Fighting About Reclining Seats! Really? Yes, Really!!!

September 3, 2014

By now you‘ve surely heard about the new battle for freedom and personal space aka Reclining Air Wars. I first heard about this particular form of folderol when I read Flight Diverted When Passengers Feud Over Reclining Seat, by Eyder Peralta for the Two-Way at NPR on August 26. The down low? On United Airlines Flight 1462, a Row 11 passenger threw a hissy fit when the Row 12 passenger behind her used his Knee Defender—it costs $21.95—to prevent Ms. Row 11 from reclining. Water from Row 11 ended up on Row 12 (I guess there’s no drought at 36,000 feet), the pilot said “enough,” the plane made an unscheduled landing in Chicago, and Rows 11 and 12 each had one empty seat for the rest of the trip.

I assumed this story was a pile of nonsense, but it’s got legs. Reportedly, two more planes have been diverted and “lightened.” And, on September 1, New York Times business travel columnist, great writer—and my friend—Joe Sharkey wrote Business Fliers on a Budget, and Seats That Don’t Budge. That’s cred! (Because Mark Rubin Writes searches out what you won’t readily find, here’s Stephen Mihm for BloombergView, with The Incredible Shrinking Airline Seat Has a Back Story. Learn everything you wanted to know about why we have reclining seats. And, for those with a passion for markets, read Two Innovative Solutions from The Economist on September 3.)

Now, I don’t want to make light of this situation, but … get an effing life, people! Behave yourselves! Rare is the domestic flight that lasts more than 3-4 hours. With or without your tray table and a laptop, it’s crowded back in steerage. Yes, it’s more crowded when the person in front of you reclines, especially when he or she is, how do we say it appropriately, weight-challenged! (Seat backs in coach are skinny, with lots of give. If they were stiff and sturdy like first class seat backs, we’d all have our knees next to our noses!) Still, figure it out!!!

I use math to deal with expected discomfort lasting more than two hours. I’ll be 57 in several days. Leaving out the first 18 years of my life, and assuming eight resting hours per day (a dream for me), I’ve had more than 227,000 conscious, adult hours, and hope for another 150,000 or so. So what’s three or four uncomfortable ones? Really?

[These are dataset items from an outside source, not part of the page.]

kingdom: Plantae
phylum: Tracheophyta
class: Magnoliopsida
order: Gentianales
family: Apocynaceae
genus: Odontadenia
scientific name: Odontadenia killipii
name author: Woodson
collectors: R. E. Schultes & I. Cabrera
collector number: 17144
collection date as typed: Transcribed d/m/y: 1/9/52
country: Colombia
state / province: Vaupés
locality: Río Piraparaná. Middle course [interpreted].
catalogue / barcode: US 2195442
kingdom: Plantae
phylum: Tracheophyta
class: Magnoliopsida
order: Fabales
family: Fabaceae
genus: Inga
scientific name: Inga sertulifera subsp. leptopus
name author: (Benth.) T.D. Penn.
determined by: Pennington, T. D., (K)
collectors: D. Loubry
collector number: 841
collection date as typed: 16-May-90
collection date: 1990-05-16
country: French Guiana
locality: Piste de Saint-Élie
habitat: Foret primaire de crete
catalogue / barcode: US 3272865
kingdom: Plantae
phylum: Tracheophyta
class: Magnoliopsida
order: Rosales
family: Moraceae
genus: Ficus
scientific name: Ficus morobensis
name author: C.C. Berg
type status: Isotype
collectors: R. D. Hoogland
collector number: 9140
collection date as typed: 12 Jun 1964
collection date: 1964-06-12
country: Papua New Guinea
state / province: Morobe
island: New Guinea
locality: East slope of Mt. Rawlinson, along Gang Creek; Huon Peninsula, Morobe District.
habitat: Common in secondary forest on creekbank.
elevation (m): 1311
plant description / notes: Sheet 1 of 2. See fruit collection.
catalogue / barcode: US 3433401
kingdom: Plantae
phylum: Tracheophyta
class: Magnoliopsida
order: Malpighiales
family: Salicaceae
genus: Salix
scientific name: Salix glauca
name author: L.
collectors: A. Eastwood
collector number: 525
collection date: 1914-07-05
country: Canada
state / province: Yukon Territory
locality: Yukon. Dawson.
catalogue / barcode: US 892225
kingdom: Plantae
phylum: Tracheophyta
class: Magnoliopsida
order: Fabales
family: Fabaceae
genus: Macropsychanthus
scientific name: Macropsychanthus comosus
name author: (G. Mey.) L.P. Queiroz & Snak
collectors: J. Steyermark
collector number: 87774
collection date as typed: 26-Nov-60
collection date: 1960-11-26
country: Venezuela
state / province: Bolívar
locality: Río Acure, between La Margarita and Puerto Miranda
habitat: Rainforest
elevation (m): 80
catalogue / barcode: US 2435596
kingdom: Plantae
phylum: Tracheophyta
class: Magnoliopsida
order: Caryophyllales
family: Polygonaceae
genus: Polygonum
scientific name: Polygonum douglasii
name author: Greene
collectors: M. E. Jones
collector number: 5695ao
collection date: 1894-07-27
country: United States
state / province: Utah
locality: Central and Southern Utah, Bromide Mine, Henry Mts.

I also have a theory about all of this bad behavior. Here goes:

We do all have our limits. (The other night I went off on the Time Warner guy, whose number was on the Comcast website, when our phone/Internet/television was down. The dude was insistent that the merger had happened, but that he could not help me, just the same! The merger has not happened, no one can explain why Comcast’s number took me to Time Warner, and cable guys on the phone drive me nutso!) Digression aside, for many people, I think, being herded into a thin tube that will take them somewhere, without any ability to control anything along the way, tests their psyches. We’re in a thin tube which goes up, comes down, and stays up in between! How? We also get lots of orders: Tray tables in the upright and locked position; Return to your seat; Turn off your cell phone! Then there are the unknowns. When the pilot does his “flight attendants, prepare for arrival and cross-check,” what is “cross-check?” Three hundred plus flights, and I’m clueless.

The bottom line? Air travel dehumanizes us, especially in coach. Most of us have plenty of reserves, and we take the process in stride. Not so for everyone! And me? If you’re sitting in front of me, recline away. No worries, truly; I’m easy! But, if you’re behind me, your youngster is in that seat, and s/he is kicking on my seat back, 6&#3@#^7!

P.S. Joe Sharkey is definitely worthy of your time, traveler or not. His insights are keen, he writes very well, and he’s not shy!